+++ Record set

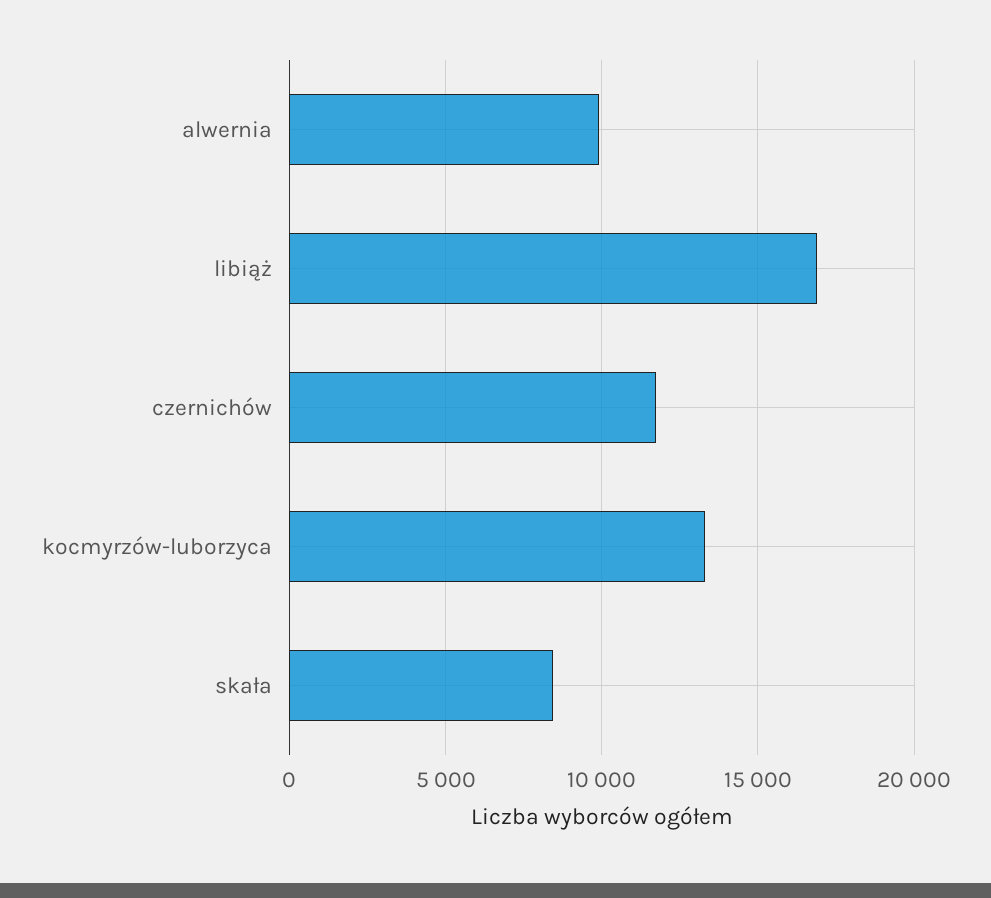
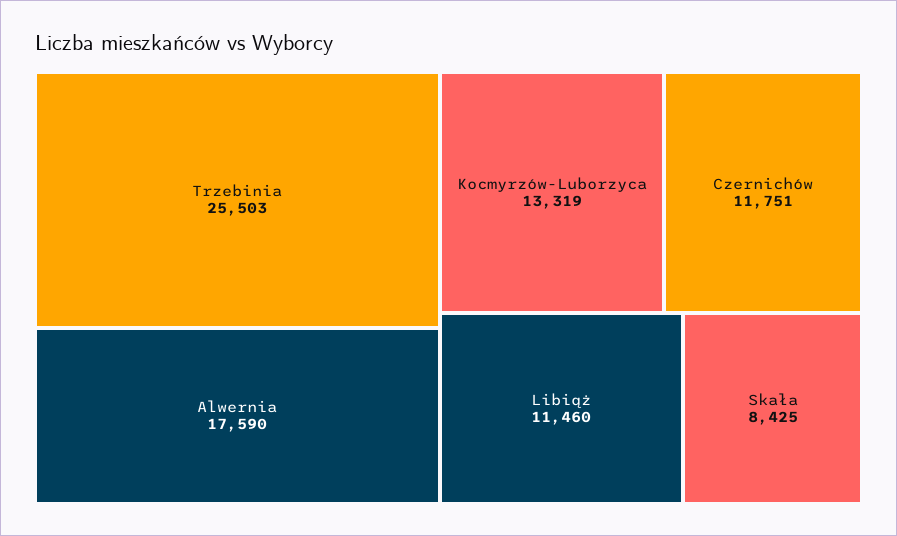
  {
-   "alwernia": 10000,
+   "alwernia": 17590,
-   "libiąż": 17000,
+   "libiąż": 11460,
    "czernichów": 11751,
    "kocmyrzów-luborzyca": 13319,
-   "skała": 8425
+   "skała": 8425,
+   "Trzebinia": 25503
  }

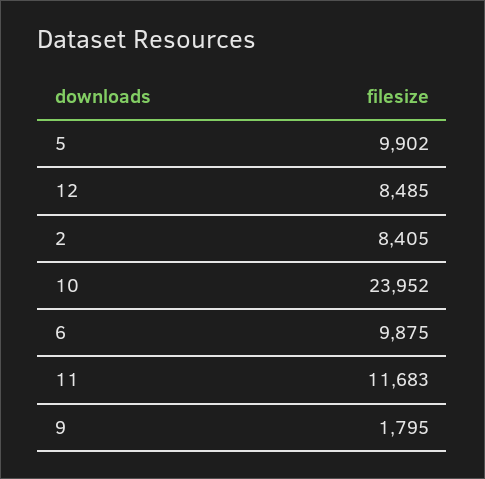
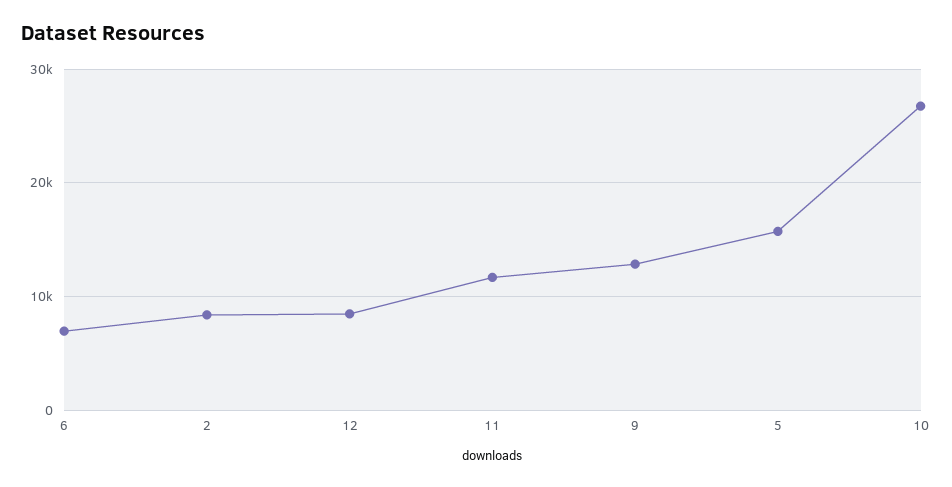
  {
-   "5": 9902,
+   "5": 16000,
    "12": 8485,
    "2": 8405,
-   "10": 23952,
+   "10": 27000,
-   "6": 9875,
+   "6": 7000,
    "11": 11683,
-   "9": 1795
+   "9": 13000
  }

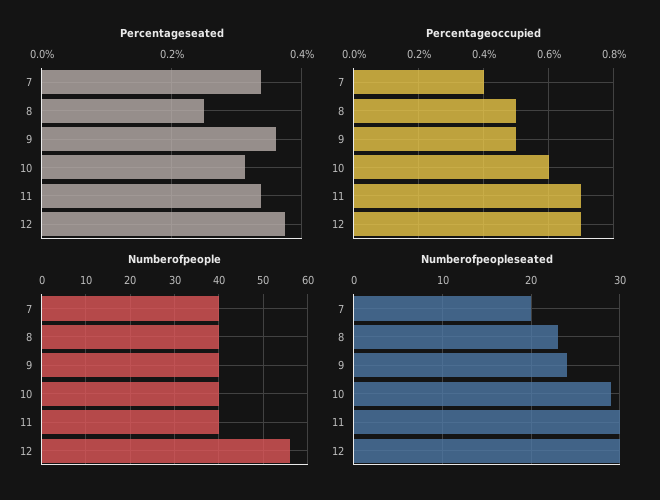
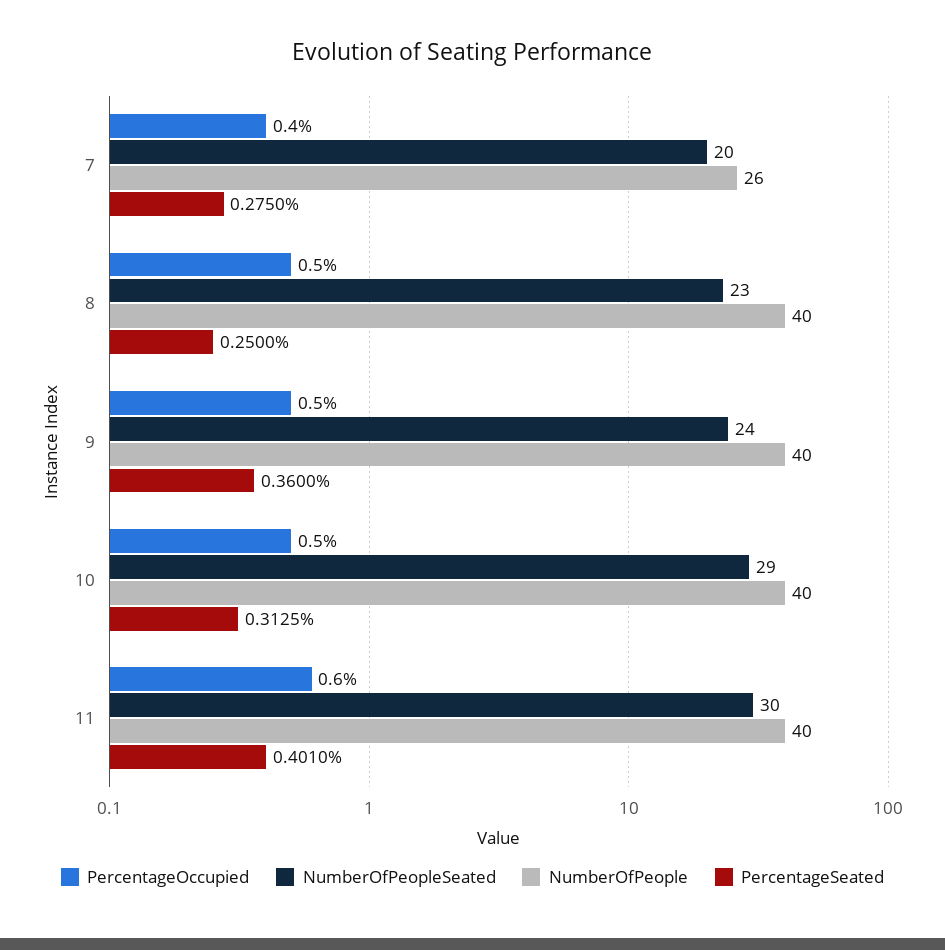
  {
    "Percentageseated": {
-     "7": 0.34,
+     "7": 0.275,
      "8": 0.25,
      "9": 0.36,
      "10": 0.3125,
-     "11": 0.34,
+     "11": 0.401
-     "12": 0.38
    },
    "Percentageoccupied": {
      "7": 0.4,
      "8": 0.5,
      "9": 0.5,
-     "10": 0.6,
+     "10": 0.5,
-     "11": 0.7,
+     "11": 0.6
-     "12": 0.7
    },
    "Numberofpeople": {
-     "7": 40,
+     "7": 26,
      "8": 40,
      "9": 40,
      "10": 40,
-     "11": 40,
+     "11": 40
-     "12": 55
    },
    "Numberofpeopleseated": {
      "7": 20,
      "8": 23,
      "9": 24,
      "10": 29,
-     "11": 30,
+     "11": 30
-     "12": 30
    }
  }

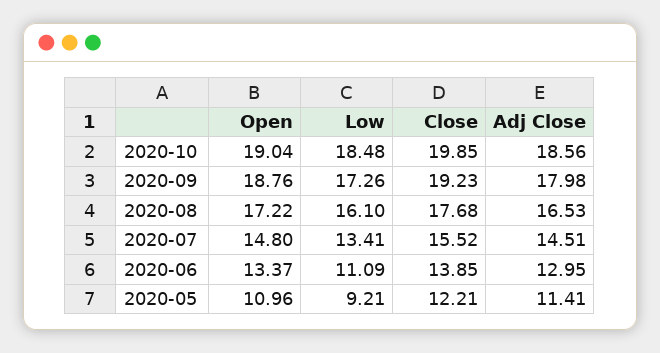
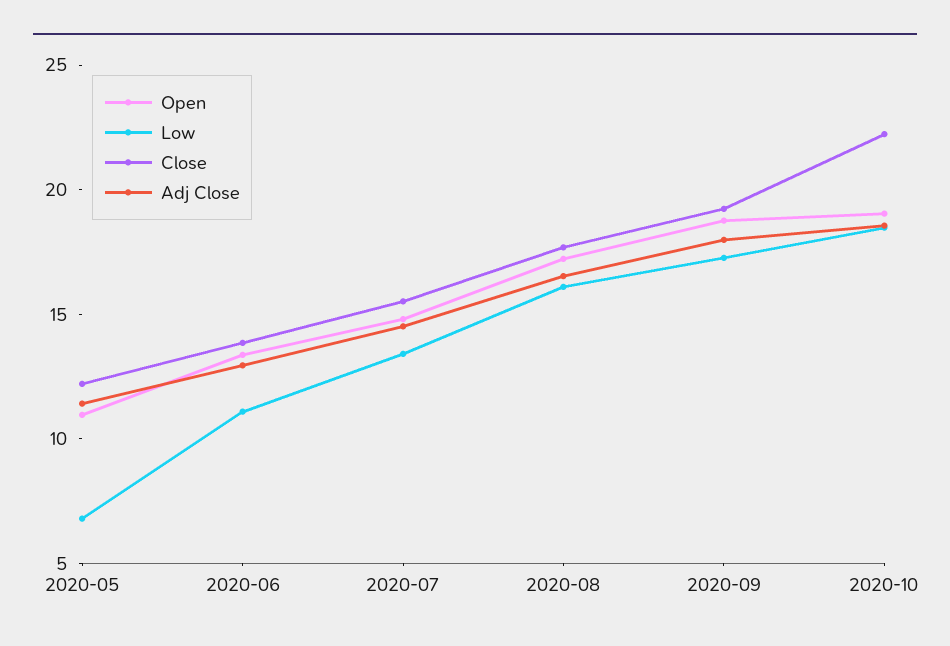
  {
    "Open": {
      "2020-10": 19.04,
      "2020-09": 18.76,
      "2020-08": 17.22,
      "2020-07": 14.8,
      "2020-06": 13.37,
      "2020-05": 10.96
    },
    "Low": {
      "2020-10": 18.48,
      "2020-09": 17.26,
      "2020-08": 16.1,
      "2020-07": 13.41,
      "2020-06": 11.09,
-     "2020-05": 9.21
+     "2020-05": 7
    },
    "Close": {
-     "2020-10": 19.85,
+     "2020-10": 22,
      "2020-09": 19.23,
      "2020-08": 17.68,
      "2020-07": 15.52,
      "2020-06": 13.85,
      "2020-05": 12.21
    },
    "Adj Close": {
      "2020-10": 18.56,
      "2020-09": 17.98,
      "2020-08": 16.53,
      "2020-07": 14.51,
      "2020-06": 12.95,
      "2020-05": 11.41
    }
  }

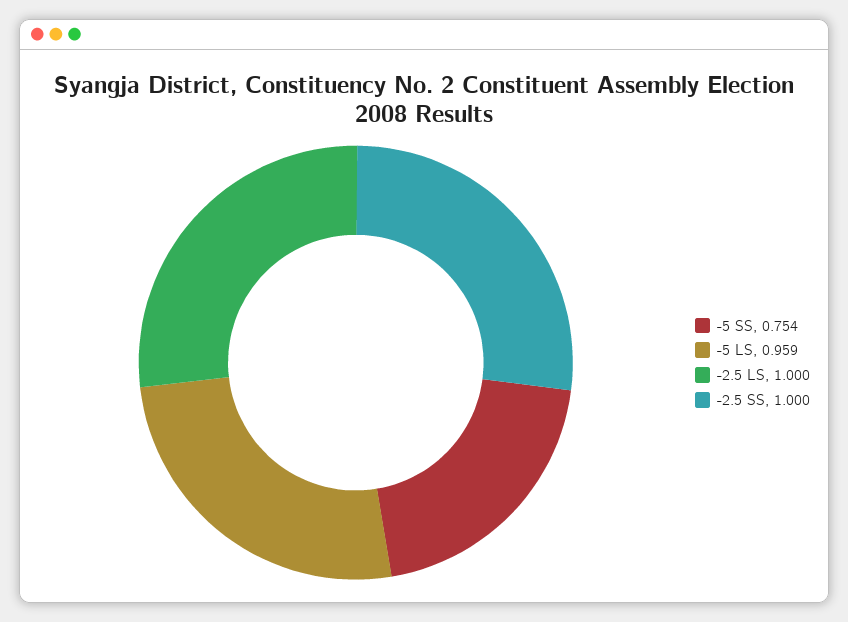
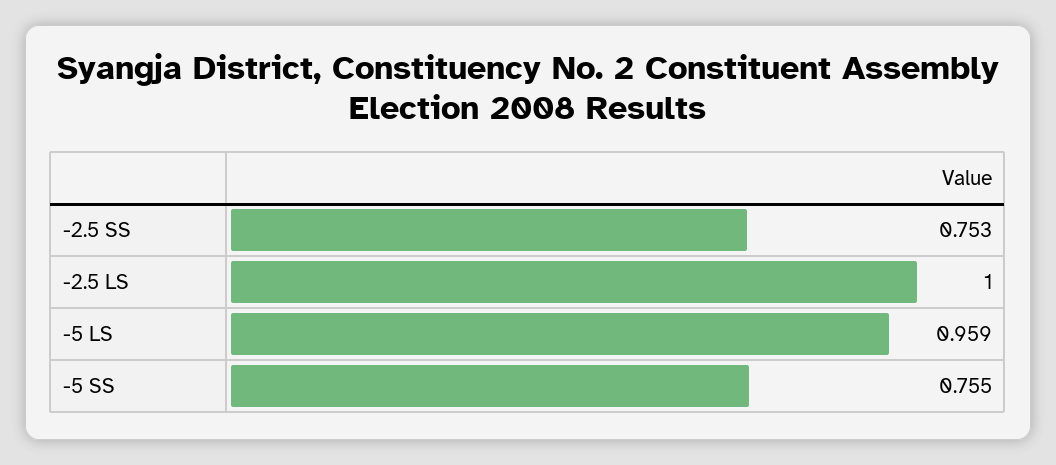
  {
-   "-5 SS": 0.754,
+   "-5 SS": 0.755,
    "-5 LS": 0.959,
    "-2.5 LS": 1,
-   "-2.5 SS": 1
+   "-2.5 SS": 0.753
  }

++++++

## What the task requires
Repeat the listing verbatim, pictures excluded.

## Reply to the exercise
  {
-   "alwernia": 10000,
+   "alwernia": 17590,
-   "libiąż": 17000,
+   "libiąż": 11460,
    "czernichów": 11751,
    "kocmyrzów-luborzyca": 13319,
-   "skała": 8425
+   "skała": 8425,
+   "Trzebinia": 25503
  }

  {
-   "5": 9902,
+   "5": 16000,
    "12": 8485,
    "2": 8405,
-   "10": 23952,
+   "10": 27000,
-   "6": 9875,
+   "6": 7000,
    "11": 11683,
-   "9": 1795
+   "9": 13000
  }

  {
    "Percentageseated": {
-     "7": 0.34,
+     "7": 0.275,
      "8": 0.25,
      "9": 0.36,
      "10": 0.3125,
-     "11": 0.34,
+     "11": 0.401
-     "12": 0.38
    },
    "Percentageoccupied": {
      "7": 0.4,
      "8": 0.5,
      "9": 0.5,
-     "10": 0.6,
+     "10": 0.5,
-     "11": 0.7,
+     "11": 0.6
-     "12": 0.7
    },
    "Numberofpeople": {
-     "7": 40,
+     "7": 26,
      "8": 40,
      "9": 40,
      "10": 40,
-     "11": 40,
+     "11": 40
-     "12": 55
    },
    "Numberofpeopleseated": {
      "7": 20,
      "8": 23,
      "9": 24,
      "10": 29,
-     "11": 30,
+     "11": 30
-     "12": 30
    }
  }

  {
    "Open": {
      "2020-10": 19.04,
      "2020-09": 18.76,
      "2020-08": 17.22,
      "2020-07": 14.8,
      "2020-06": 13.37,
      "2020-05": 10.96
    },
    "Low": {
      "2020-10": 18.48,
      "2020-09": 17.26,
      "2020-08": 16.1,
      "2020-07": 13.41,
      "2020-06": 11.09,
-     "2020-05": 9.21
+     "2020-05": 7
    },
    "Close": {
-     "2020-10": 19.85,
+     "2020-10": 22,
      "2020-09": 19.23,
      "2020-08": 17.68,
      "2020-07": 15.52,
      "2020-06": 13.85,
      "2020-05": 12.21
    },
    "Adj Close": {
      "2020-10": 18.56,
      "2020-09": 17.98,
      "2020-08": 16.53,
      "2020-07": 14.51,
      "2020-06": 12.95,
      "2020-05": 11.41
    }
  }

  {
-   "-5 SS": 0.754,
+   "-5 SS": 0.755,
    "-5 LS": 0.959,
    "-2.5 LS": 1,
-   "-2.5 SS": 1
+   "-2.5 SS": 0.753
  }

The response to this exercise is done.